Tachycardia after glutamate injection in rat spinal cord is not blocked by kynurenate or mimicked by metabotropic agonists.

1. We have used microinjections of glutamate, an ionotropic excitatory amino acid receptor antagonist (kynurenate) and selective ionotropic (NMDA and kainate) and metabotropic (1S-3R-ACPD, trans-ACPD and L-AP4) receptor agonists in the thoracic IML of the rat to define the receptors mediating the tachycardia produced by excitatory amino acid antagonists. 2. Injection of glutamate (delta heart rate = 76 +/- 8 beats/min n = 16), NMDA (delta heart rate = 116.5 +/- 5 beats/min n = 6) or kainate (delta heart rate = 92 +/- 22 beats/min n =6 evokes a tachycardia when injected into the thoracic intermediolateral column.

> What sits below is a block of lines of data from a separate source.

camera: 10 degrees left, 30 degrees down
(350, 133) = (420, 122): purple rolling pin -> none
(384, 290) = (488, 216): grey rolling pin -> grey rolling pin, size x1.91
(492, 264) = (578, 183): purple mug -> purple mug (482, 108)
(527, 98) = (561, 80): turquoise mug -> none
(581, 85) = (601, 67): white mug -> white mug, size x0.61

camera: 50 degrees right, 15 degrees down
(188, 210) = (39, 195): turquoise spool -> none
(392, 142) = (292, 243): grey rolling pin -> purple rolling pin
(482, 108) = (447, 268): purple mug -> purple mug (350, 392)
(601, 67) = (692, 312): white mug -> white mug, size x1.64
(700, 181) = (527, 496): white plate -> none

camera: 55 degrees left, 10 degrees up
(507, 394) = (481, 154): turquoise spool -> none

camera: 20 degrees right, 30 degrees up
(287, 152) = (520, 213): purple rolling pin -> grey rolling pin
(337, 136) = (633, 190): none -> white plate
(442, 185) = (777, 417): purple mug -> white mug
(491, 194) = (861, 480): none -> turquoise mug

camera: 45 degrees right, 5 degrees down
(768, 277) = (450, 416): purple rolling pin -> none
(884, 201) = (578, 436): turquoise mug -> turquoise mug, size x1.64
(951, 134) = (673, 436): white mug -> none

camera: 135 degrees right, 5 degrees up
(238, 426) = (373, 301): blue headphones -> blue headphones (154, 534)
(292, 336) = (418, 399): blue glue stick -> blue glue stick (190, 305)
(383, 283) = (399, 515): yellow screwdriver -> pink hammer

Kynurenate blocked the response to NMDA (-2% of initial response) and markedly attenuated the response to kainate (14% of initial response) but did not alter the response to glutamate (106% of initial response). 3. IS-3R-ACPD did not elicit a tachycardia when injected into the thoracic intermediolateral column and neither trans-ACPD nor L-AP4 induced a tachycardia after kynurenate injection into the thoracic intermediolateral column. 4. Thus stimulation of either NMDA or AMPA/kainate receptors elicits tachycardia in rat thoracic spinal cord but glutamate also activates another receptor type to elicit a tachycardia. The lack of a tachycardia when trans-ACPD, 1S-3R-ACPD or L-AP4 were injected into the thoracic spinal cord suggests that the kynurenate resistant tachycardia elicited by glutamate is not mediated by metabotropic receptors. The kynurenate resistant tachycardia elicited by glutamate is not mediated by any of the known excitatory amino acid receptor types.